Directive: Lines from the material below that hold the string "августа" are what is needed; copy each of them.

Material to process:
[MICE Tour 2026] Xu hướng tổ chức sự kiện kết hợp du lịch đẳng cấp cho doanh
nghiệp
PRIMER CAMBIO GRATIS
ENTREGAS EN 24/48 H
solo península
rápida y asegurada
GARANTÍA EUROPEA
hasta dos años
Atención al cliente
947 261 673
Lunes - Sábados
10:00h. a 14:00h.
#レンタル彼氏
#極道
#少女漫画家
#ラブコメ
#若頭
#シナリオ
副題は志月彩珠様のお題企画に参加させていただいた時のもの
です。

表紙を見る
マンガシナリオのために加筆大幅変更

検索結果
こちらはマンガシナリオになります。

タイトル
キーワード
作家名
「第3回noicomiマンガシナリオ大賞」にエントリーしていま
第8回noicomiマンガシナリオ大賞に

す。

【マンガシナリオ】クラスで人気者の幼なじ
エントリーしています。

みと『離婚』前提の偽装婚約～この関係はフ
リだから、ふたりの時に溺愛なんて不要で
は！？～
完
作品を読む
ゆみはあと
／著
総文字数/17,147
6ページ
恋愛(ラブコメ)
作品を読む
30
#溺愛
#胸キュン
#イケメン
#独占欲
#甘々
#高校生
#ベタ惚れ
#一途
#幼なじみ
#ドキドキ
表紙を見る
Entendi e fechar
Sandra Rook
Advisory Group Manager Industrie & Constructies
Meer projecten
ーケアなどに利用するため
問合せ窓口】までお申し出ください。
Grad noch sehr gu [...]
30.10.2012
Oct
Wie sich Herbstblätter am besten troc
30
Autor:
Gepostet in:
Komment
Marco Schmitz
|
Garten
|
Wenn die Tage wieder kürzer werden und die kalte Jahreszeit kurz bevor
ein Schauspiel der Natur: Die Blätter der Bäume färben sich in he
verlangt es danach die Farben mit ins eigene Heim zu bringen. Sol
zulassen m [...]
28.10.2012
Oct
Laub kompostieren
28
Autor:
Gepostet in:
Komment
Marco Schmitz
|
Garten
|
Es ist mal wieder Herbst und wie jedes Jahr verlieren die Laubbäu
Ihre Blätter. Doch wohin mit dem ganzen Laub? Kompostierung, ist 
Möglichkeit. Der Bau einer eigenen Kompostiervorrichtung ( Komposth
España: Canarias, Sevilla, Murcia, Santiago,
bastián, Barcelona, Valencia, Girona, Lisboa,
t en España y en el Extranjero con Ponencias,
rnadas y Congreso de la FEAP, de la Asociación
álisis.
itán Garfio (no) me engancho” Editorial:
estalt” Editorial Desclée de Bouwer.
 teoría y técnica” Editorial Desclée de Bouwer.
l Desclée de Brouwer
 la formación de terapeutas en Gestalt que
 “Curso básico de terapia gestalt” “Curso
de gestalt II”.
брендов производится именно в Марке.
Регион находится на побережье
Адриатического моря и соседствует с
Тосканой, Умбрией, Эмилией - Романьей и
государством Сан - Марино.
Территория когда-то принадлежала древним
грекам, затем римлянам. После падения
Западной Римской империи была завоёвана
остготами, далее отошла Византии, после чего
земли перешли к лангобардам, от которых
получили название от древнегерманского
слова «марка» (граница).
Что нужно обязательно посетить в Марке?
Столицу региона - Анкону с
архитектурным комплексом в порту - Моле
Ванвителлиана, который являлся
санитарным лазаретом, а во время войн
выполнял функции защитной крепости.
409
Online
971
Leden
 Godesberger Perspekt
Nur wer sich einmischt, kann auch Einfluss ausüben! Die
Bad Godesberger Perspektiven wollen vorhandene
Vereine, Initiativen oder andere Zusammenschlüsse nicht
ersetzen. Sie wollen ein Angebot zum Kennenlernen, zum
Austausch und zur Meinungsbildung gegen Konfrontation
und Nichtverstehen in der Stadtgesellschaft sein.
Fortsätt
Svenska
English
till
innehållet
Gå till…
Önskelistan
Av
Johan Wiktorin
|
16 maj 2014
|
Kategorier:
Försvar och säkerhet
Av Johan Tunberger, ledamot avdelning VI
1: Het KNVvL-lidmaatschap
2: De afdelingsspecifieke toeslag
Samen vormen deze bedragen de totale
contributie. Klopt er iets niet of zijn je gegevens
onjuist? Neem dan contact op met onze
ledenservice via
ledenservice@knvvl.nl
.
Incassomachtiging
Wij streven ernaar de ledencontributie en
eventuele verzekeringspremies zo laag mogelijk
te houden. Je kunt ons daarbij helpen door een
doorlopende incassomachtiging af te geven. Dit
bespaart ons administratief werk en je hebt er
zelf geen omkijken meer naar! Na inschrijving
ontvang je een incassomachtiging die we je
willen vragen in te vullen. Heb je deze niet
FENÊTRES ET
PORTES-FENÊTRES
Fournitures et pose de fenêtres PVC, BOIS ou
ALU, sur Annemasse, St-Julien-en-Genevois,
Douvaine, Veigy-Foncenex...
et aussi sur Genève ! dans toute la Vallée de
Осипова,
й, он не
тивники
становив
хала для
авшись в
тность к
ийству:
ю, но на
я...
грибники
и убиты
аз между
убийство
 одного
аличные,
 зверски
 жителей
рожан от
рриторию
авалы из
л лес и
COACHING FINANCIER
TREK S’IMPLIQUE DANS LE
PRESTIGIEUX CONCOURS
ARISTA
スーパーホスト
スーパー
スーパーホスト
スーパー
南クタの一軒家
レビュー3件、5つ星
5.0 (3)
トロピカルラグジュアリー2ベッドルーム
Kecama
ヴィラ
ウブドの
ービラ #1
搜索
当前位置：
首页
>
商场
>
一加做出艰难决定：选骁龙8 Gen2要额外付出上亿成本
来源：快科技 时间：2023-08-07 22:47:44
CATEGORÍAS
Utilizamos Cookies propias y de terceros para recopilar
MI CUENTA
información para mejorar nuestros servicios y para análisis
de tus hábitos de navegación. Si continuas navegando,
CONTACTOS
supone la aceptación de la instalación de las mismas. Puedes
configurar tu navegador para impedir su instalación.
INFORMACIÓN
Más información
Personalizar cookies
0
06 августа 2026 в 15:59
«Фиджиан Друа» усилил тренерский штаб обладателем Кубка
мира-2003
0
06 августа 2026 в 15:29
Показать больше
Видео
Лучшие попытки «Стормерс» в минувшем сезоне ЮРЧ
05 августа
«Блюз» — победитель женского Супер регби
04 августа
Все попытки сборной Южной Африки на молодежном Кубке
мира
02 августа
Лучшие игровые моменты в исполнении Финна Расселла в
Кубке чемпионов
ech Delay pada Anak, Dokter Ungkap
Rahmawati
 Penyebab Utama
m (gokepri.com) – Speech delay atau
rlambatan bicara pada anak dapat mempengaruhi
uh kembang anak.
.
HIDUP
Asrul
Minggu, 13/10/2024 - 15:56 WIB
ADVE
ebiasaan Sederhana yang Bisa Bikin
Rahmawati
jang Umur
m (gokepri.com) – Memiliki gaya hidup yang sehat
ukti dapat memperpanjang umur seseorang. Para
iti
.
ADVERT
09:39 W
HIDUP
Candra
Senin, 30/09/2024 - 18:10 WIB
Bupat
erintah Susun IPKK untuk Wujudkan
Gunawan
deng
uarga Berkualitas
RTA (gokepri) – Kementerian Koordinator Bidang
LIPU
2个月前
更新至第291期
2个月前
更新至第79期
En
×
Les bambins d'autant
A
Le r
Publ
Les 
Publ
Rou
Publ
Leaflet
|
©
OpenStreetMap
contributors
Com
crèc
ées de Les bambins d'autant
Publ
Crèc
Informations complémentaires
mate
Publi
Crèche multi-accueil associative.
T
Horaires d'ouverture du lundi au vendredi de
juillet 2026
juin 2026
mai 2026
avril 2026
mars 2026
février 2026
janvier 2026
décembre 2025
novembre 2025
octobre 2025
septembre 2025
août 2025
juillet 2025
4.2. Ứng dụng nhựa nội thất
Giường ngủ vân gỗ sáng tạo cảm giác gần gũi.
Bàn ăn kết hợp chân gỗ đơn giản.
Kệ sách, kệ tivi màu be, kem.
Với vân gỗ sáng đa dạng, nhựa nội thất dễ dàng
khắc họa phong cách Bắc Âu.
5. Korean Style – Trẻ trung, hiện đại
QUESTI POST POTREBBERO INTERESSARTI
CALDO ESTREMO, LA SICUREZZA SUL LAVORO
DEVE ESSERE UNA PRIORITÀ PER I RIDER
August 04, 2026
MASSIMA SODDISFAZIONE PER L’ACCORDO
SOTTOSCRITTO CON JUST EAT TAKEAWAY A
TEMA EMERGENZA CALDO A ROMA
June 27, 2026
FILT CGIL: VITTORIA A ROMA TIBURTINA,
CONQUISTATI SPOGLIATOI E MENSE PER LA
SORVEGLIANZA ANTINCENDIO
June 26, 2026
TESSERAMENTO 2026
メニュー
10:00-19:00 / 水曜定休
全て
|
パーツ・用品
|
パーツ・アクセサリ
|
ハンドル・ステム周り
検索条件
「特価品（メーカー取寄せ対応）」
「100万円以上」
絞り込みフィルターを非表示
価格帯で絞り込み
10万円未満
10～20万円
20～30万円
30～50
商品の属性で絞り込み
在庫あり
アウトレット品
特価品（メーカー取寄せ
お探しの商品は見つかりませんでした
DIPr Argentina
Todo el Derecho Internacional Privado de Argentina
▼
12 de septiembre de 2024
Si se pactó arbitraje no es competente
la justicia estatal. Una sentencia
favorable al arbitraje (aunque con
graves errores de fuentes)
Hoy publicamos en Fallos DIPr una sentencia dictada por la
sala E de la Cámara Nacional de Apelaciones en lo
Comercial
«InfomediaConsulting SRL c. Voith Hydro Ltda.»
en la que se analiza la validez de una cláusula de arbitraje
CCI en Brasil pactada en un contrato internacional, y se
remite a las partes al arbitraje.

Output:
06 августа 2026 в 15:59
06 августа 2026 в 15:29
05 августа
04 августа
02 августа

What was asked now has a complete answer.